Farfullo a trompicones de nivel olímpico.

—Ya, ya. Amable. La suprema cualidad de un hombre.

—Pues sí, es una gran cualidad. Tú has sido amable conmigo este fin de semana. Fuiste amable al enviarme las rosas. Pero ahora te estás portando otra vez como un jodido idiota. —Ahora ya me sale un tono sibilante y airado.

—Doctor Sasu —nos interrumpe el señor Dōtonbori desde la puerta—, venga a mi despacho si dispone de un momento. Y cuide su lenguaje, señorita Haruno —añade con un bufido.

—Lo siento, jefe. Voy ahora mismo —se disculpa Sasuke, rechinando los dientes. Estamos los dos exasperados y encendidos, a solo unos segundos de estrangularnos mutuamente. Él pasa junto a mi mesa y coge la rosa de un manotazo.

—Pero ¿qué demonios te pasa? —Trato de atraparla y se me clava una espina en la palma de la mano.

—Solo te mandé esas rosas de mierda porque parecías muy dolida después de nuestra pelea. Pero ya ves de qué sirve. Por eso prefiero no ser amable con la gente.

—¡Ay! —Noto un gran escozor. Me miro la palma, donde se está formando una línea roja, y contengo las gotas de sangre—. ¡Me has hecho un arañazo! —Lo sujeto de la manga y le estrujo la muñeca—. Gracias, enfermero Sasuke. Fuiste maravillosamente amable. Y dale las gracias a ese doctor despampanante que tienes por hermano.

Él recuerda algo más.

—Ah, y tú tienes la culpa de que tenga que asistir a su boda. Ya casi me había librado del asunto. Ha sido por tu culpa.

—¿Por mi culpa?

—Si no te hubieras puesto enferma, no habría visto a Itachi.

—Eso es absurdo. Yo no te pedí que le llamaras.
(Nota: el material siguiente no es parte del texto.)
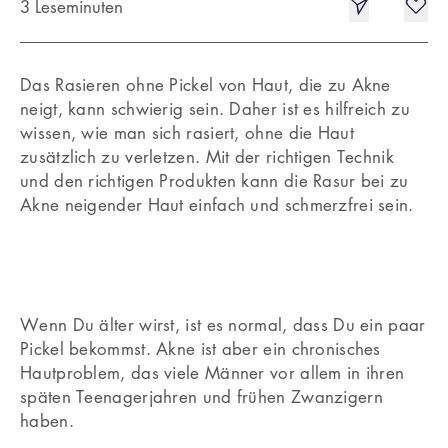
3 Leseminuten
Das Rasieren ohne Pickel von Haut, die zu Akne
neigt, kann schwierig sein. Daher ist es hilfreich zu
wissen, wie man sich rasiert, ohne die Haut
zusätzlich zu verletzen. Mit der richtigen Technik
und den richtigen Produkten kann die Rasur bei zu
Akne neigender Haut einfach und schmerzfrei sein.
Wenn Du älter wirst, ist es normal, dass Du ein paar
Pickel bekommst. Akne ist aber ein chronisches
Hautproblem, das viele Männer vor allem in ihren
späten Teenagerjahren und frühen Zwanzigern
haben.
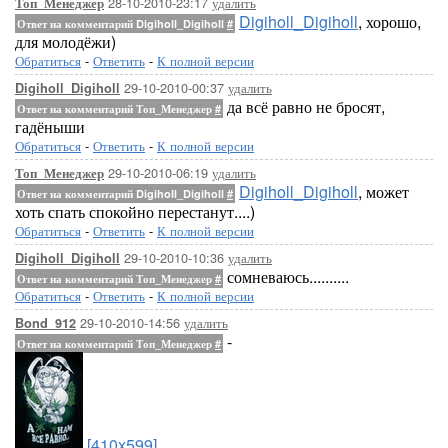
28-10-2010-23:17
удалить
Топ_Менеджер
Digiholl_Digiholl
, хорошо,
Ответ на комментарий Digiholl_Digiholl
#
для молодёжи)
Обратиться
-
Ответить
-
К полной версии
29-10-2010-00:37
удалить
Digiholl_Digiholl
да всё равно не бросят,
Ответ на комментарий Топ_Менеджер
#
гадёныши
Обратиться
-
Ответить
-
К полной версии
29-10-2010-06:19
удалить
Топ_Менеджер
Digiholl_Digiholl
, может
Ответ на комментарий Digiholl_Digiholl
#
хоть спать спокойно перестанут....)
Обратиться
-
Ответить
-
К полной версии
29-10-2010-10:36
удалить
Digiholl_Digiholl
сомневаюсь..........
Ответ на комментарий Топ_Менеджер
#
Обратиться
-
Ответить
-
К полной версии
29-10-2010-14:56
удалить
Bond_912
-
Ответ на комментарий Топ_Менеджер
#
[410x599]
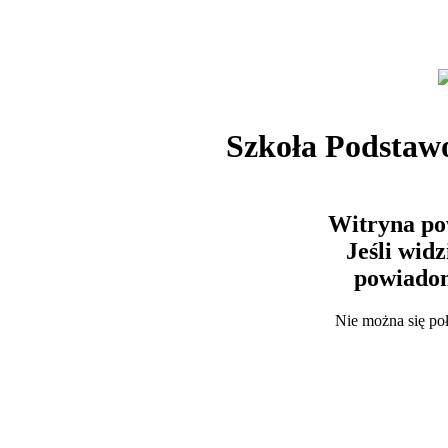
Szkoła Podstaw
Witryna po
Jeśli wid
powiadom
Nie można się po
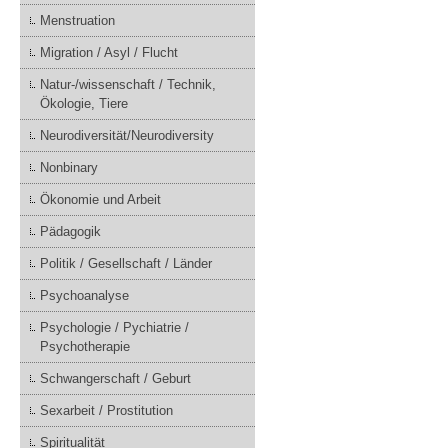
Menstruation
Migration / Asyl / Flucht
Natur-/wissenschaft / Technik,
Ökologie, Tiere
Neurodiversität/Neurodiversity
Nonbinary
Ökonomie und Arbeit
Pädagogik
Politik / Gesellschaft / Länder
Psychoanalyse
Psychologie / Pychiatrie /
Psychotherapie
Schwangerschaft / Geburt
Sexarbeit / Prostitution
Spiritualität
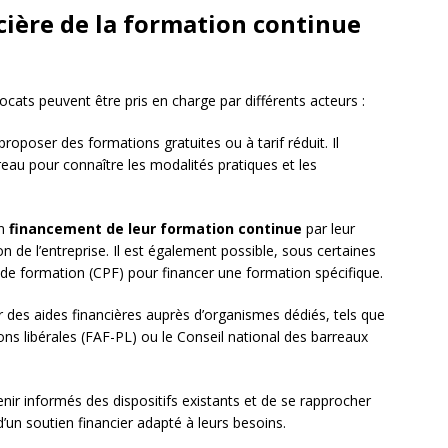
cière de la formation continue
ocats peuvent être pris en charge par différents acteurs :
oposer des formations gratuites ou à tarif réduit. Il
eau pour connaître les modalités pratiques et les
un
financement de leur formation continue
par leur
 de l’entreprise. Il est également possible, sous certaines
de formation (CPF) pour financer une formation spécifique.
r des aides financières auprès d’organismes dédiés, tels que
ns libérales (FAF-PL) ou le Conseil national des barreaux
enir informés des dispositifs existants et de se rapprocher
’un soutien financier adapté à leurs besoins.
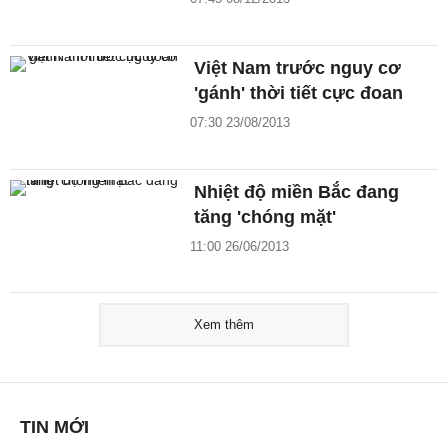
Việt Nam trước nguy cơ
'gánh' thời tiết cực đoan
07:30 23/08/2013
Nhiệt độ miền Bắc đang
tăng 'chóng mặt'
11:00 26/06/2013
Xem thêm
TIN MỚI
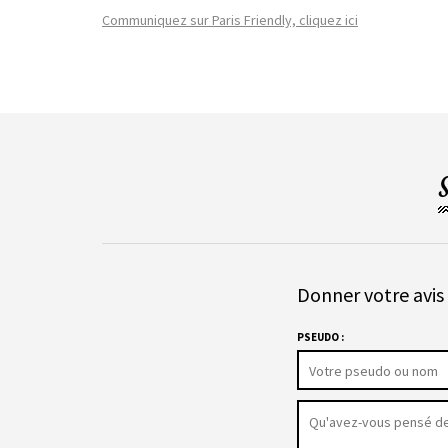
Communiquez sur Paris Friendly, cliquez ici
Donner votre avis 
PSEUDO :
Él examina la mancha de sangre que he dejado en el puño de su camisa con una mueca de absoluta repugnancia. Luego me pone un pañuelo de papel en la palma.

—Fantástico —me dice, tirando la rosa destrozada en la papelera—. Desinféctate eso —añade, y desaparece en el despacho del señor Dōtonbori.

Abro mi correo y veo que han programado nuestras entrevistas para el próximo jueves. Se me encoge el estómago. Pienso en el alquiler.

Aprovecho que estoy sola para levantar la almohadilla del ratón, donde tengo escondida la tarjetita que venía con el ramo de rosas. La semana pasada le echaba ojeadas a hurtadillas cuando Sasuke no estaba mirando.

Examino la tarjeta y me pregunto cómo pude haber pensado que era de Dei. Es la letra de Sasuke; pero no me fijé en la inclinación y los lazos de su caligrafía.

«Tú siempre estás preciosa».

Solo ha quedado un pétalo en mi mesa. Lo aprieto con el pulgar sobre la almohadilla y aspiro su fragancia, todavía con las margaritas a mi lado. La palma me pica y escuece. Sasu tiene toda la razón. Me he hecho daño a mí misma por mi propia falta de cuidado.

Me quedo inmóvil, inspirando la fragancia a rosas y a fresas hasta que estoy segura de que no voy a ponerme a llorar.